How stories drive the financial markets and why markets are currently declining.
In this podcast, you’ll learn:
- What are money manager beauty pageants.
- How financial markets are driven by stories.
- Why we shouldn’t invest based on stories.
- Why it’s important to understand market conditions.
- What are today’s conditions in terms of market valuations, the economy, sentiment and momentum.
- What is earnings yield.
- What is the level of conviction buy-and-hold investors need to display during market sell-offs.
Show Notes
Thinking, Fast and Slow by Daniel Kahneman
Summary Article
Is The Story Changing?
I used to run beauty contests for investment managers.
They weren’t really beauty pageants, but that was our pet name for what is known in the institutional investing world as a finals presentation.
In a finals presentation, we’d invite three or four investment managers to present for thirty minutes to a client of ours, such as a college foundation investment committee.
The client usually had never previously met these firms in person, although we provided them plenty of information about the investment managers beforehand.
After the firms finished their presentations, the committee members would discuss the candidates and select one of the firms to manage a $10 million or more chunk of the client’s investment portfolio.
Why They Won
I found these contests fascinating. Each firm was equally qualified as our research team had already spent many hours conducting due diligence on their respective investment processes, philosophy and performance.
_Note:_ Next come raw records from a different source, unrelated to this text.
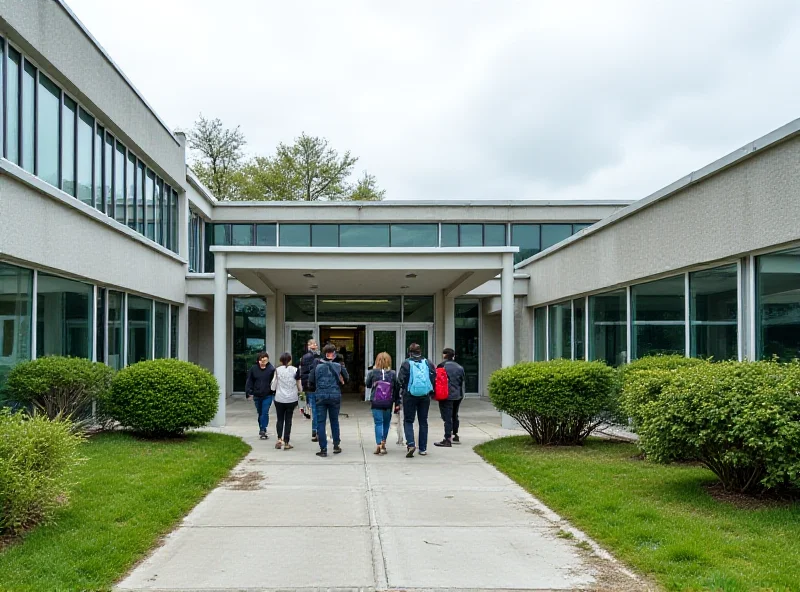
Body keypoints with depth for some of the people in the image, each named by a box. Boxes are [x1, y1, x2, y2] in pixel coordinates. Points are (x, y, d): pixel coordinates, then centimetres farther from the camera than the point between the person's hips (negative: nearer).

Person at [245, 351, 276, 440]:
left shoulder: (271, 369, -9)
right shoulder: (253, 369, -2)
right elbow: (249, 381, 3)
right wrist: (249, 392, -3)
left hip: (267, 395, -3)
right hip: (257, 395, 3)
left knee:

That meant the winner of the contest was often decided by something other than investment factors.
The decision usually came down to storytelling, poise, confidence and at times looks. Hence, a beauty contest.
This was a perfect laboratory to observe the dynamics of group decision making.
Of course, the investment committee members would never say they were recommending a firm be hired because the presenter was a better storyteller, but having sat through dozens of these meetings over the years that certainly seemed to be the case.
The stories these managers told usually followed a similar narrative arc.
The managers described how through extensive due diligence efforts they were able to connect the dots and develop an investment thesis for what they thought was going to happen in the future for a particular company, security or market.
Of course, what they thought would happen actually happened, bringing their clients significant wealth. The managers would then emphasize how this investment process was deeply ingrained in their firm’s culture and was thus repeatable.
Storytellers
Not only do we enjoy the stories of others, but we are storytellers ourselves. It is how we deal with uncertainty.
Daniel Kahneman in his book Thinking, Fast and Slow writes
“You cannot help dealing with the limited information you have as if it were all there is to know. You build the best possible story from the information available to you, and if it is a good story, you believe it.”
“Paradoxically, it is easier to construct a coherent story when you know little, where there are fewer pieces to fit into the puzzle. Our comforting conviction that the world makes sense rests on a secure foundation: our almost unlimited ability to ignore our ignorance.”
Nowhere is complexity greater, ignorance more abundant, and storytelling more cherished than in the financial and investing world.
Investment Stories
The financial media, strategists and gurus are paid handsomely to tell us plausible stories about what is happening and why and what will happen next.
We use those stories as well as those our own making to both guide and rationalize our personal investing and financial decisions.
With so many stories being told, invariably there are some that become more popular than others. These are the leading narratives that drive the direction of financial markets.
Financial market volatility is usually a sign the lead story is changing.
For example, since 2011, a lead story has been the stock market would continue to climb because the global economy was expanding but only modestly so central bankers would do whatever it took to ensure the recovery continued.
This story was so entrenched that when financial markets occasionally swooned, the clarion call of many investors was to “buy the dip” by investing more money in the stock market.
Now with oil prices down 20% since July, Europe on the brink of a recession, and interest rates and stock markets falling across the globe, investors appear to be searching for a new lead story as the old one has lost some credibility.
This story finding is both a fascinating and terrifying process because the reality is no one has a clue what is going to happen next—how the story will end.
Still, a lead story will eventually emerge and markets will calm as investors coalesce around a new leading narrative.
A critical question is at what level will stock indices and interest rates need to reside in order to reinforce a new lead story.